_Text_
· · · · · · ·

BLABBING WITH GRAVITAR (FROM DEAD ANGEL # 5):

Okay, here's the scene... fade in on a garage perched on a teeny-tiny asteroid orbiting a dead sun [RISING!!! * excuse me *], where the mighty souls of Charnel's house band Gravitar are wailing away, beating their instruments into melted puddles of screaming, runny lead. As they play, they occasionally stop long enough to briefly recover from the ear-shattering, bone-jarring wall of noise they tend to generate; it is during these short interruptions that the Ghost of Dead Angel, beamed in remote via undersea satellite, asks them a lot of stupid questions, which they answer as only Gravitar can. So... let the demolition BEGIN....

THE CAST:

GRAVITAR: Geoff Walker, Eric Cook, Harold Richardson
SOUND DEMON: John D'Agostini
GHOST: (DA)

DEAD ANGEL ASKS BAD-ASS GRAVITAR SOME REALLY GOOFY QUESTIONS....

DA: The obvious -- how, when, where, why did Gravitar come together?

ERIC: Okay.."How, when where, why?"

GEOFF: Well, I guess that would have to start with you guys, since I wasn't here when you guys started.

HAROLD: Well..

ERIC: Yeah, it wasn't Gravitar before Geoff joined.

GEOFF: So look, they knew each other.

ERIC: Well Harold and I played together in a bunch of bands together for a long time, and then we got Geoff.

GEOFF: Harold kept bugging me....So what is it, it's been like 2 years now? Let's... let's go by the book. The obvious -- how, when where, why. Where: Ann Arbor, for lack of a better place. When: 2 years ago. Why: ...

· · · · · · ·

_Given information_
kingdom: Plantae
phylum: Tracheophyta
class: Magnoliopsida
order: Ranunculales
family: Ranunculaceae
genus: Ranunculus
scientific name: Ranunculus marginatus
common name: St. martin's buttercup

· · · · · · ·

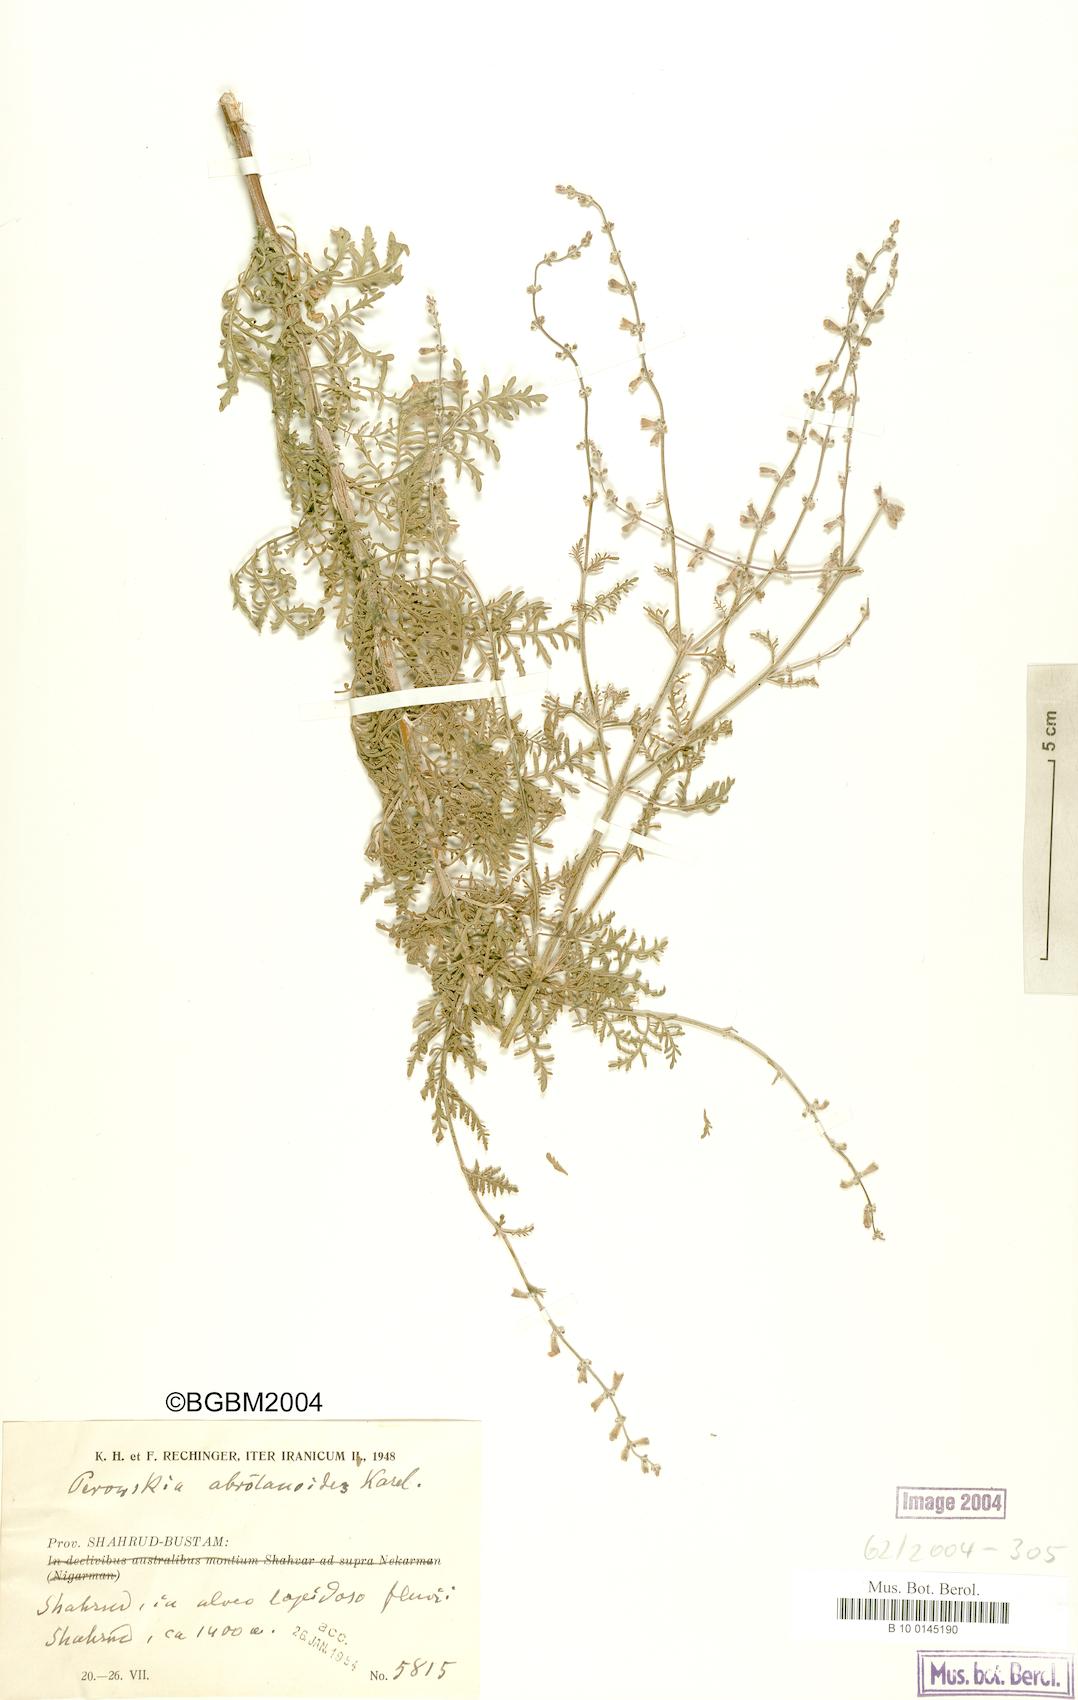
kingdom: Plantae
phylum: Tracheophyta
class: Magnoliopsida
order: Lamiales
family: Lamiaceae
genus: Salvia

· · · · · · ·

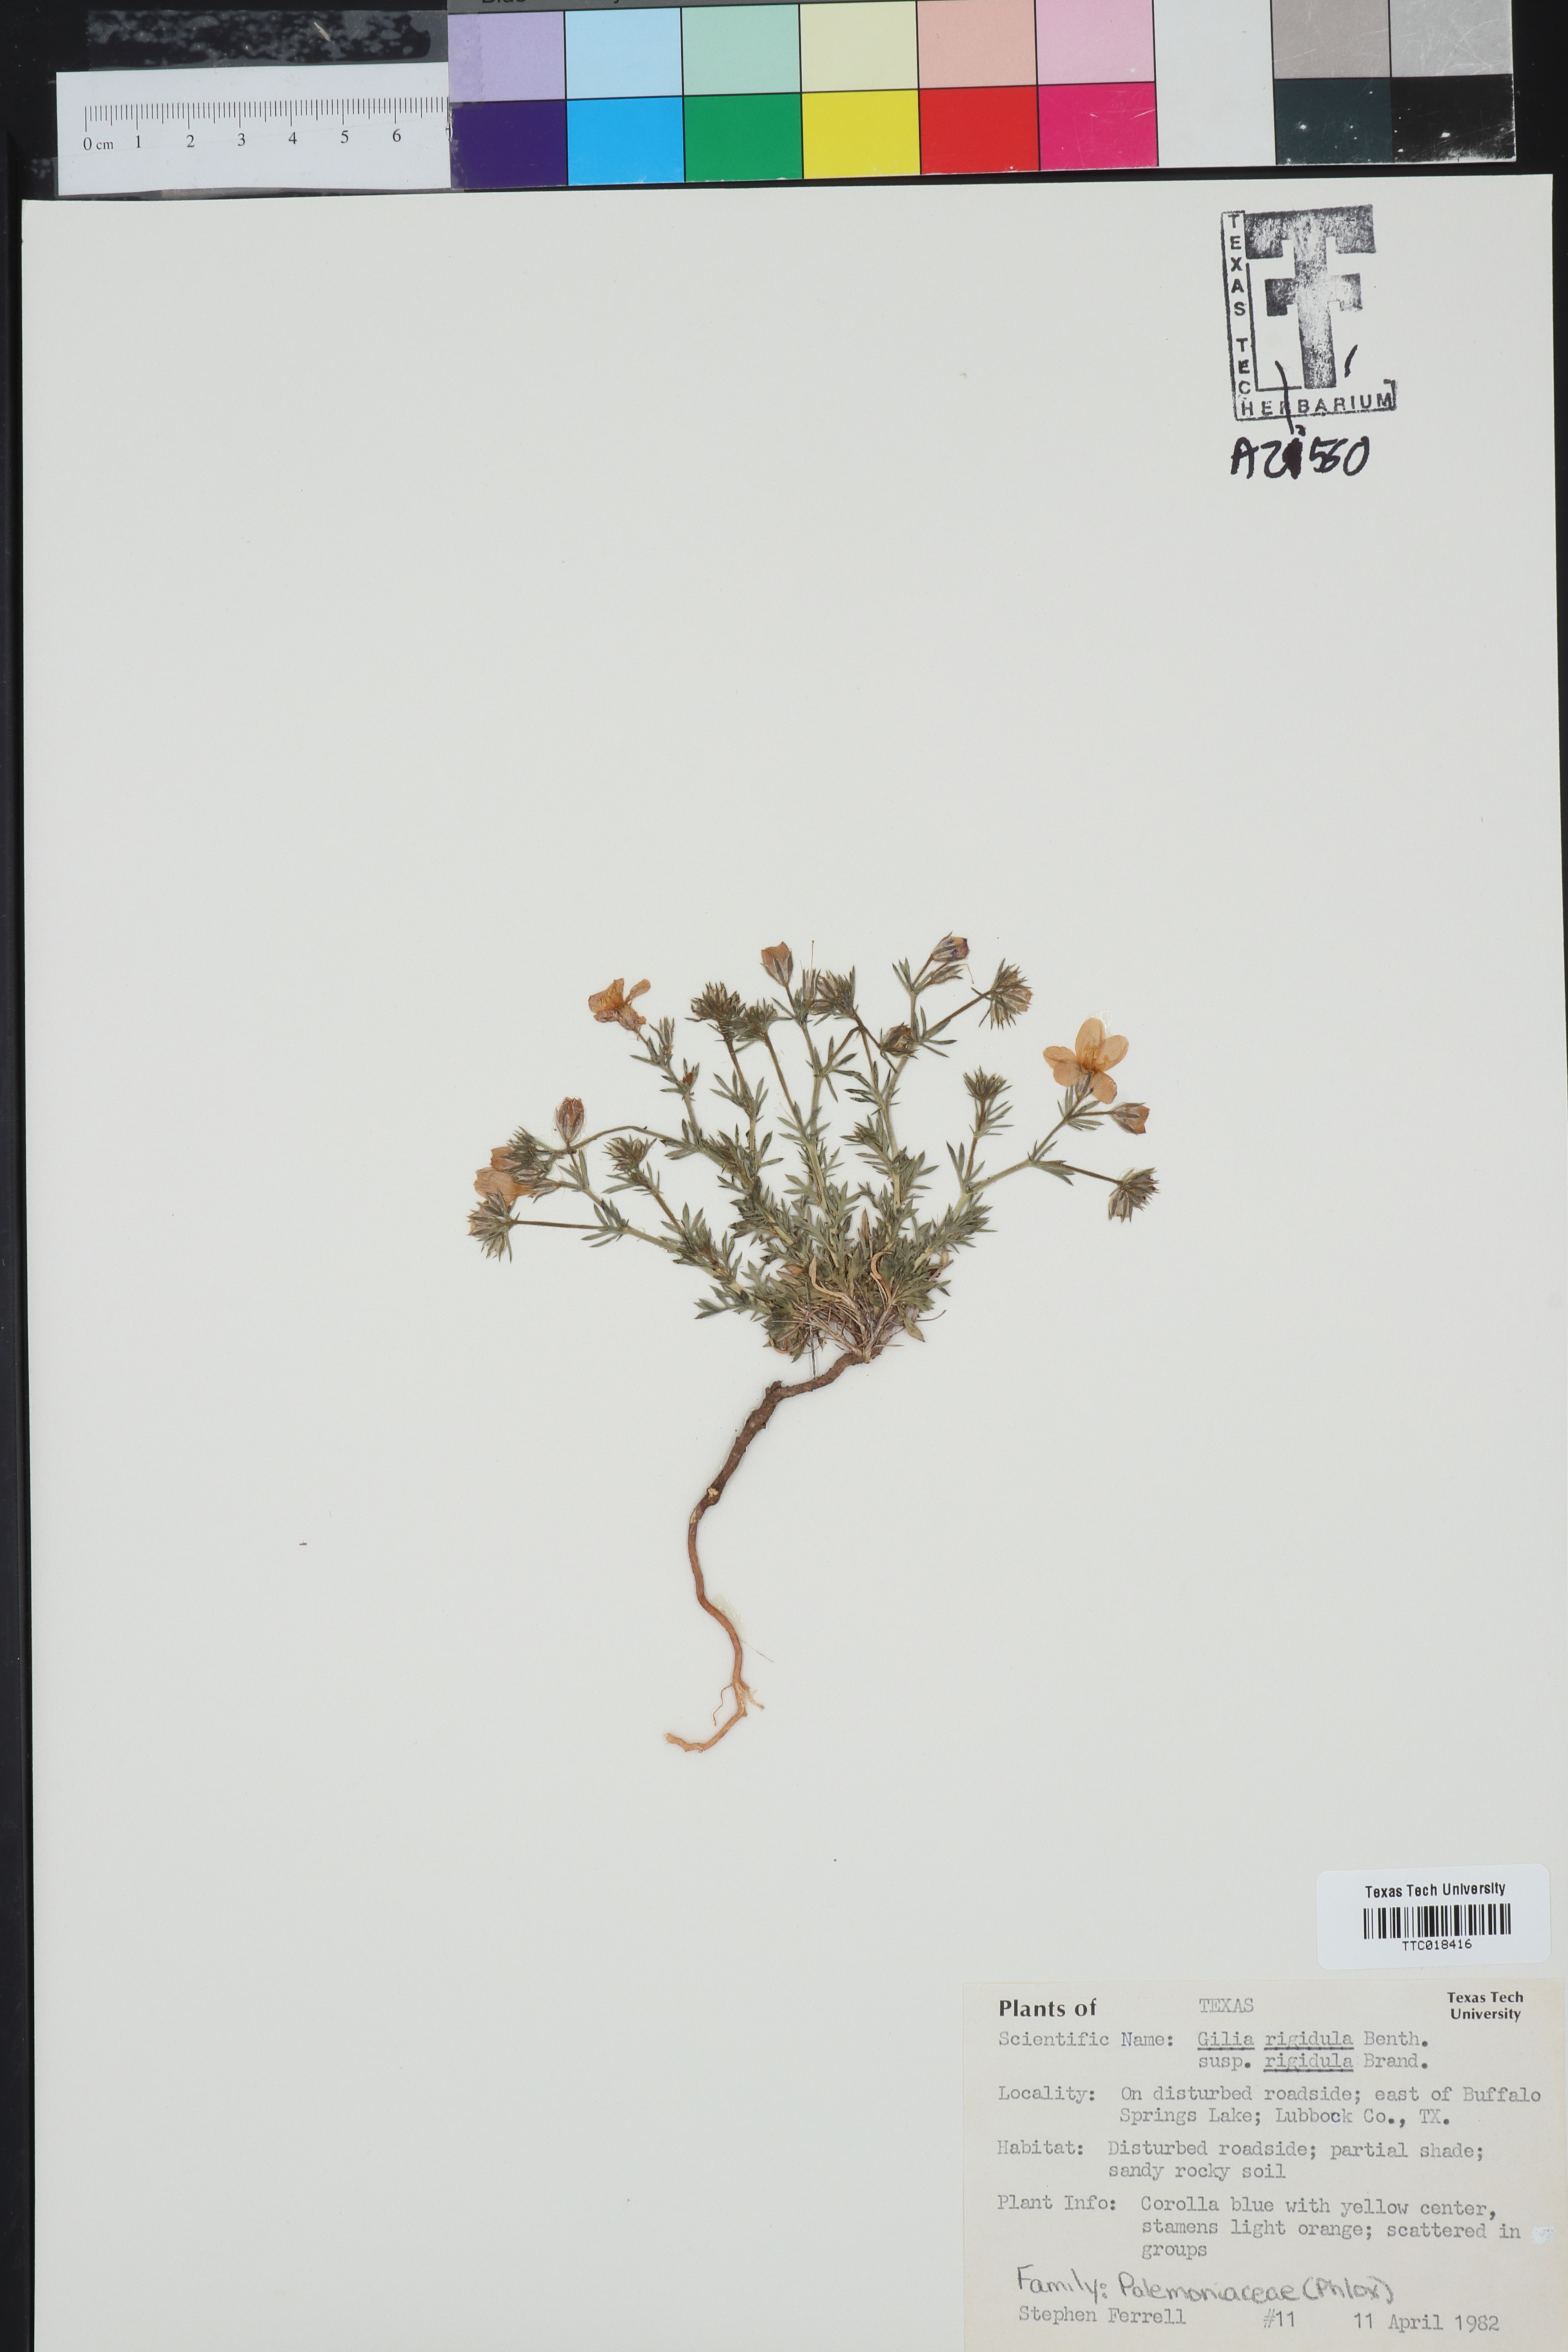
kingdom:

· · · · · · ·

_Things to do_
(a) In the Gravitar interview, who is listed as the sound demon?
(b) In the Gravitar interview, why does Geoff say the answer about how the band came together has to start with Eric and Harold?
(c) Continue the Gravitar interview from where it stops.

_Results_
(a) John D'Agostini.

(b) He wasn't there when they started. Eric and Harold had played together in a bunch of bands for a long time before they got Geoff, and it wasn't Gravitar until he joined.

(c)
ERIC: Why?

GEOFF: Why: Cause we couldn't count on anybody else, seemed like; at least that was my impression.

ERIC: How did we get Geoff?

GEOFF: Harold came into Schoolkid's and kept saying, "Hey man, you play an instrument, you sing, don't you?"

HAROLD: Yeah, something like that. Well, the first time I ran into Geoff, buying records and like that, I mentioned the band stuff, and he said "Oh yeah, I've heard of you guys", and I was like "No way." [laughs] I knew you couldn't have heard of us, because we really didn't do much. But then...

GEOFF: Is that what I said? Did I tell you I'd heard of you?

HAROLD: Yeah!

GEOFF: Aw, I was lying. That was a bald faced lie. [laughter]

HAROLD: Yeah, but you seemed really energetic, and you wanted to do it, so I kept bugging you about it. You said, "Well, I play bass..." and it was, "Well, we're looking for a singer, though. Do you sing, would you want to sing?", and you were, "Well, let me play bass." But then, then one day [laughs], you came up to me, and said "yeah, I'll do it, I'll sing", and we went over to John's.

GEOFF: Yeah, that's right. And I was with John, who is our production engineer, and our good friend, and uh...our fourth Beatle.

[coincidentally, John arrives at this point]

GEOFF: So that's sort of where I came in...and sort of where John didn't, because he was in another band and working, but we still love him, because he's our engineer and whatnot. We should tell him that we love him.

HAROLD: Awww...

GEOFF: Okay, question 2...Hey John, we're interviewing right now.

JOHN: Hey...Glad to hear it.

DA: What do you do when you're not being Gravitar?

GEOFF: "What do you do when you're not being Gravitar?" I quit jobs. [Laughter]

[Much mumbling from John about recording and screwdrivers here]

GEOFF: I guess the crux of the situation is that I'm always Gravitar.

JOHN: [Laughs] Night and day! He never stops!

DA: What do you like most about being in the band?

ERIC: I like playing with Geoff and Harold.

DA: What do like least about the band thing?

HAROLD: Well, uh...it's not very...well...We don't get paid very much.

GEOFF: Yeah, that's...that and we live so far away from each other.

HAROLD: I'd like it to be more of a job than a hobby.

DA: How did those exquisitely deranged vocals evolve?

ERIC: Tell us, Geoff.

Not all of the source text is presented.